In our home we work very hard to never punish our child. WHAT?? Yes, you read that correctly. No punishment ever is my goal, however I'm human and fail very much. But I don't agree with popular opinion that punishment is desirable or necessary in order to raise a "good" child.
I'm not going to go into huge detail because I found a post that covers this topic quite brilliantly. It's a really great read. Even for those who may disagree with my stance, her article brings up a lot of food for thought. The blogger is a christian and goes into the religious aspects of this parenting choice. But she also provides enough explanation that is not religious in nature, so I believe it's a great post for all.
Behavior Modification: Punishment
I think the hardest thing for me is being consistent with this. It is very difficult to break out of the punishment mindset when that's how a person was raised. This is the place I find myself in. I know what I want to do and what I believe and yet fall back on earlier programming when I'm tired and frustrated. It's much easier for me to stick with my big rule of no spanking since I've had this personal rule grounded into my head for years upon years. What's harder for me is the other forms of punishment. Loss of privilege, time out, and shaming are ones for me that can creep in easily if allow them to. I can look back and see that I've made progress, but there's still a lot of room for improvement!
Another thing that I'm finding hard to deal with is other people. It's amazing how many people step up and try to punish my child for me when I'm out somewhere with him. I've seen this at church as well as other places. Nobody is trying to spank my child or anything like that, but I am shocked by how many people feel the need to start shaming my child when he is behaving "inappropriately." Subtle comments meant to punish are very common in our society. "Big boys don't act like that," and "Don't say that to your mommy.
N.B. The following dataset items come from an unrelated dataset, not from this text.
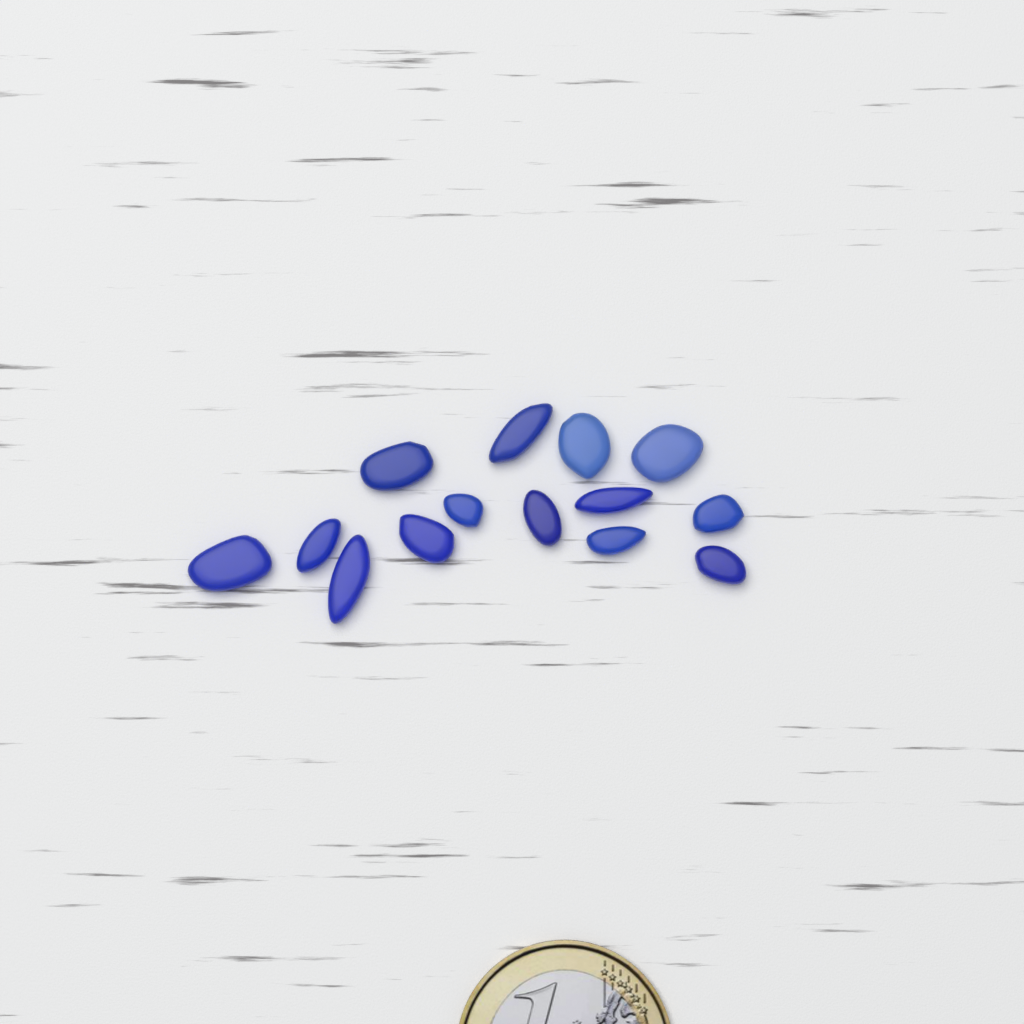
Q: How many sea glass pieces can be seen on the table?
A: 14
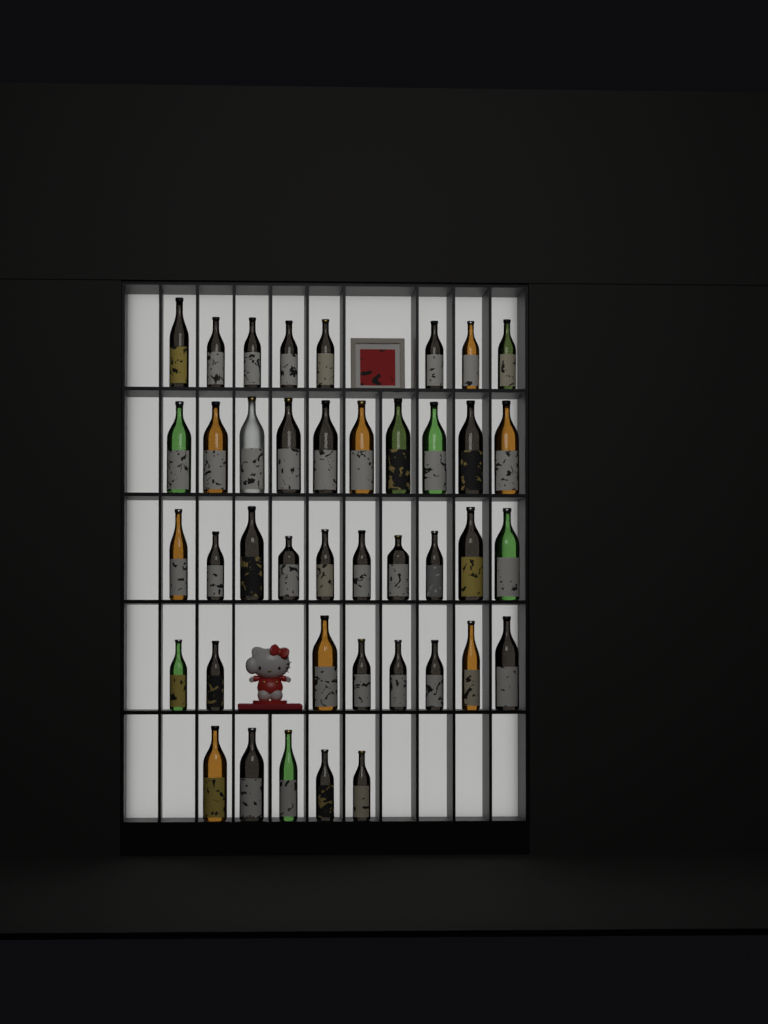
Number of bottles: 41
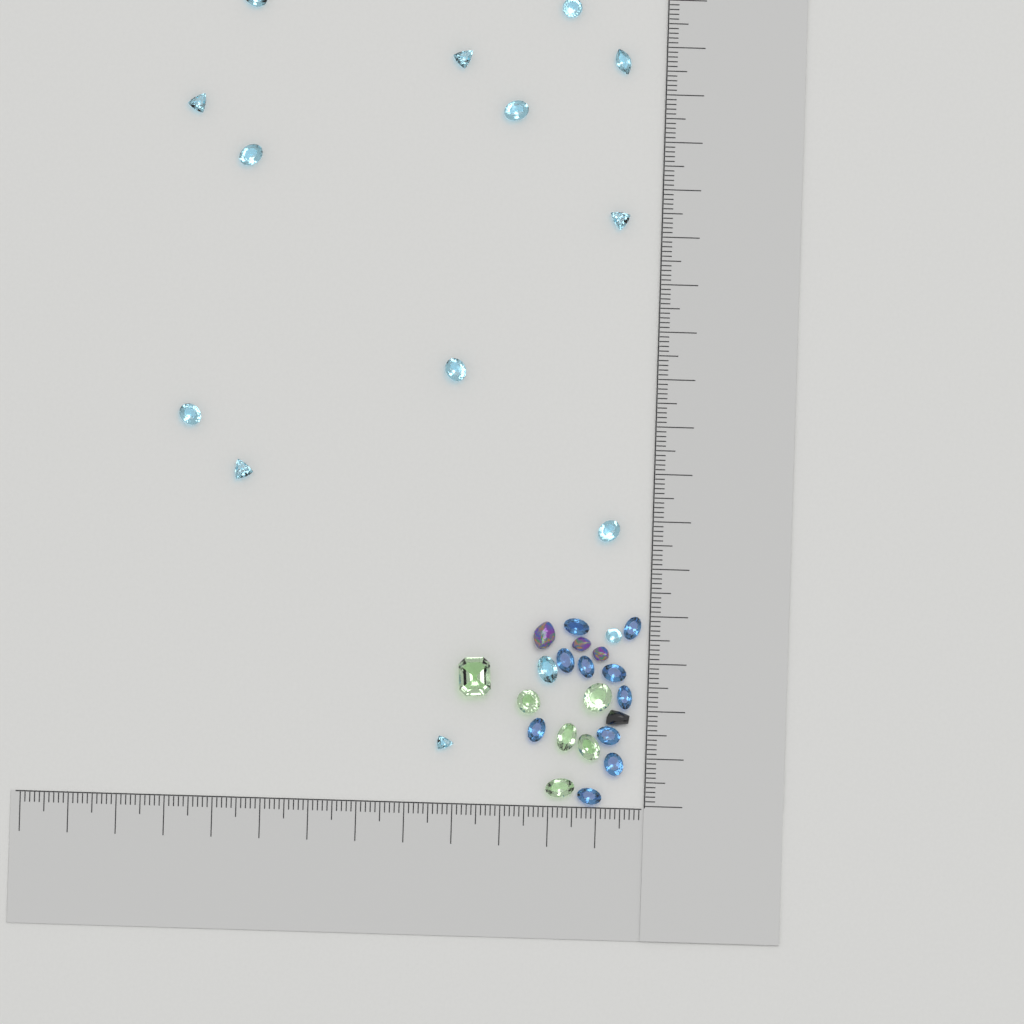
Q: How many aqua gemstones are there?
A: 15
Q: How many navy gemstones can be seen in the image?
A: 10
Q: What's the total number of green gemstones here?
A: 6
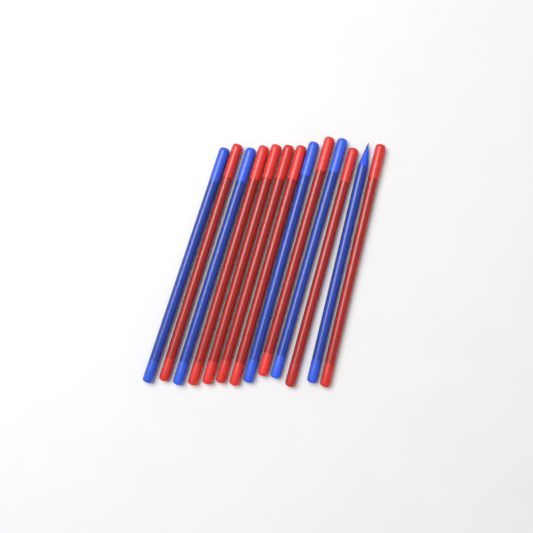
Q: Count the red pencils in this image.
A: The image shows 8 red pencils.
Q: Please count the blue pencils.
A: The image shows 5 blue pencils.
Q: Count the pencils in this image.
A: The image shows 13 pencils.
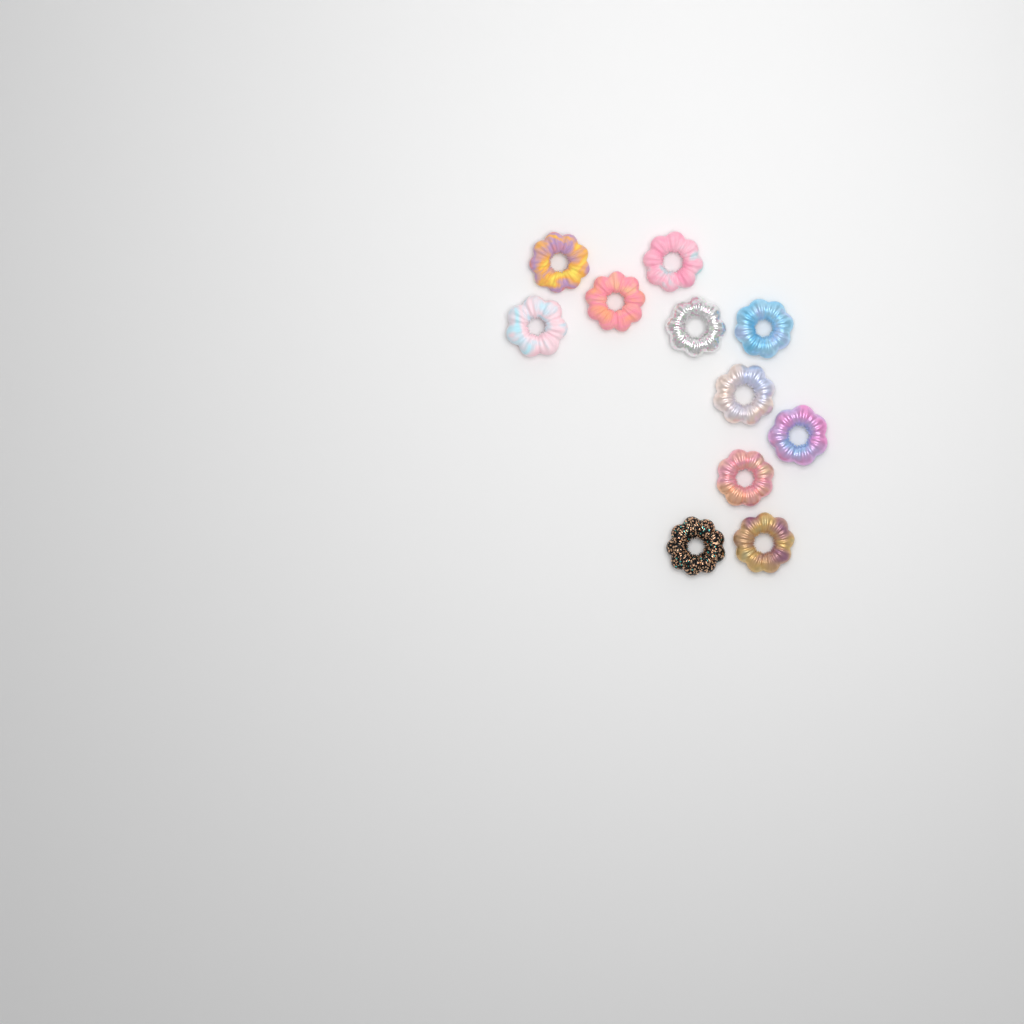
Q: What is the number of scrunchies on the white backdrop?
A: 11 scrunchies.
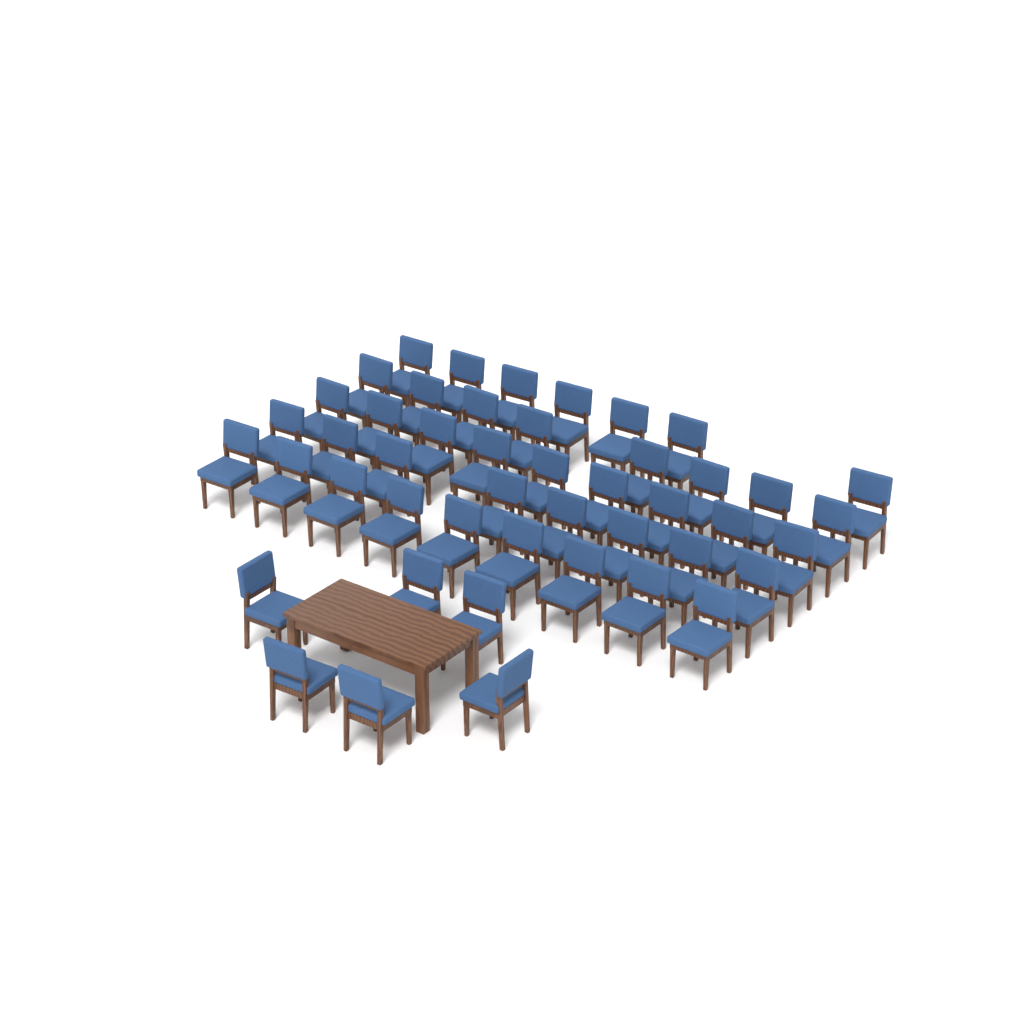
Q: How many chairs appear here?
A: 47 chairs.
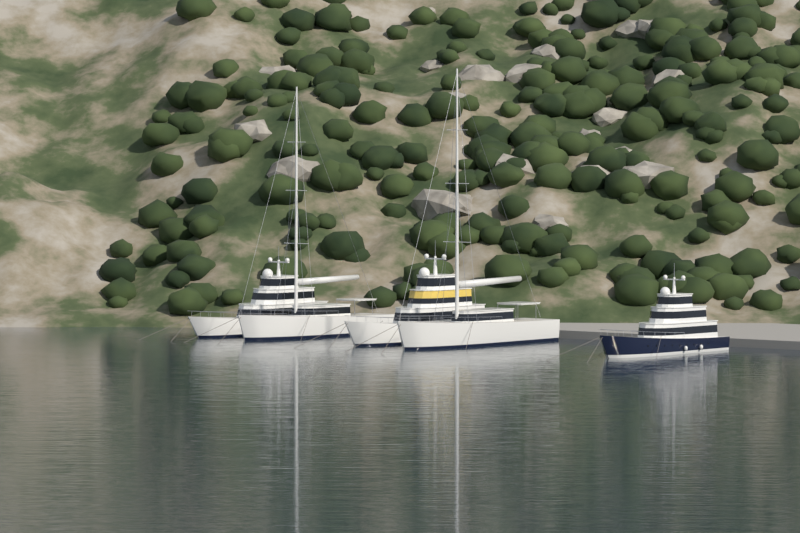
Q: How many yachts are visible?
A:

I don't like that and that makes your mommy sad," (the latter one while Boo was making a valid attempt to express some anger he was feeling). And I don't say this to come across as high and mighty because I've resorted to similar guilt-inducing statements in the moment. But as a mom it's hard to know how to deal with a well-meaning person when they see it fitting to shame my child. I admit that it's easier for me to jump immediately to a defensive and snippy response than to kindly and calmly inform them that shaming is not something we use with our child.
Since I seem to have gone off a bit on the whole aspect of shaming as a form of punishment, here's an article about the effects of shame on children.
"Good" Children - At What Price? The Secret Cost of Shame
Where I need to continue to grow in my journey is to not resort to punishment and to learn how to assert myself with others so that they are not pushing punitive methods onto my child. Does parenting ever get any easier? Wouldn't it be nice if one day we could actually "arrive" at being the ideal parent?